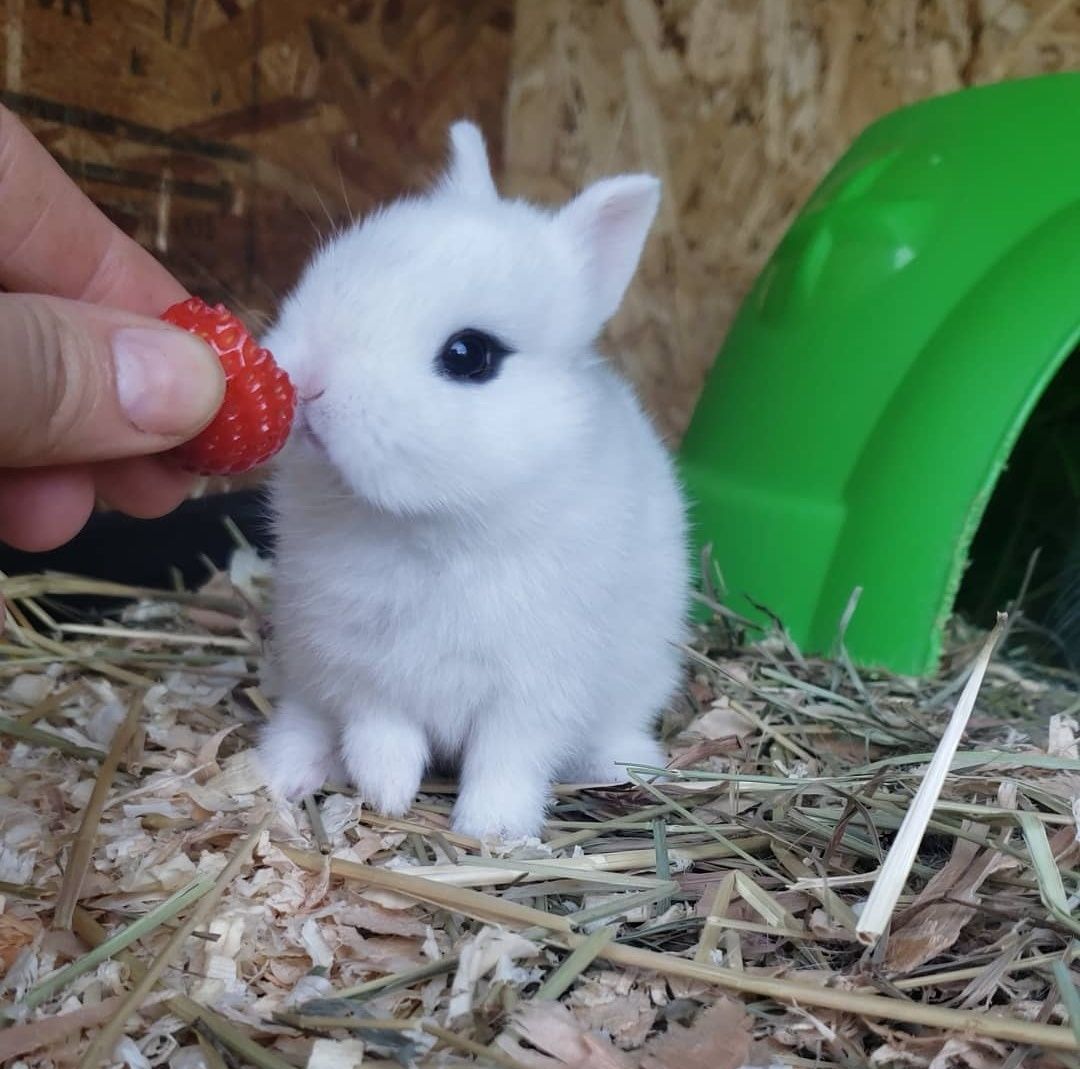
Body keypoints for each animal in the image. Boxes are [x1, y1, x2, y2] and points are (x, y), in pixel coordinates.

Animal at [257, 121, 686, 842]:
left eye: (469, 355)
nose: (309, 382)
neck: (430, 524)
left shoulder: (534, 688)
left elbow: (507, 756)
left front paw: (491, 829)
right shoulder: (361, 665)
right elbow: (382, 729)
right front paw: (389, 793)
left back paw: (630, 766)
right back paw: (283, 774)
..........
WHAT THIS TASK INVOLVES:
Only the lines from the one with "left eye: (469, 355)" through the final line above should be repeated, each exactly as written.

ANSWER:
left eye: (469, 355)
nose: (309, 382)
neck: (430, 524)
left shoulder: (534, 688)
left elbow: (507, 756)
left front paw: (491, 829)
right shoulder: (361, 665)
right elbow: (382, 729)
right front paw: (389, 793)
left back paw: (630, 766)
right back paw: (283, 774)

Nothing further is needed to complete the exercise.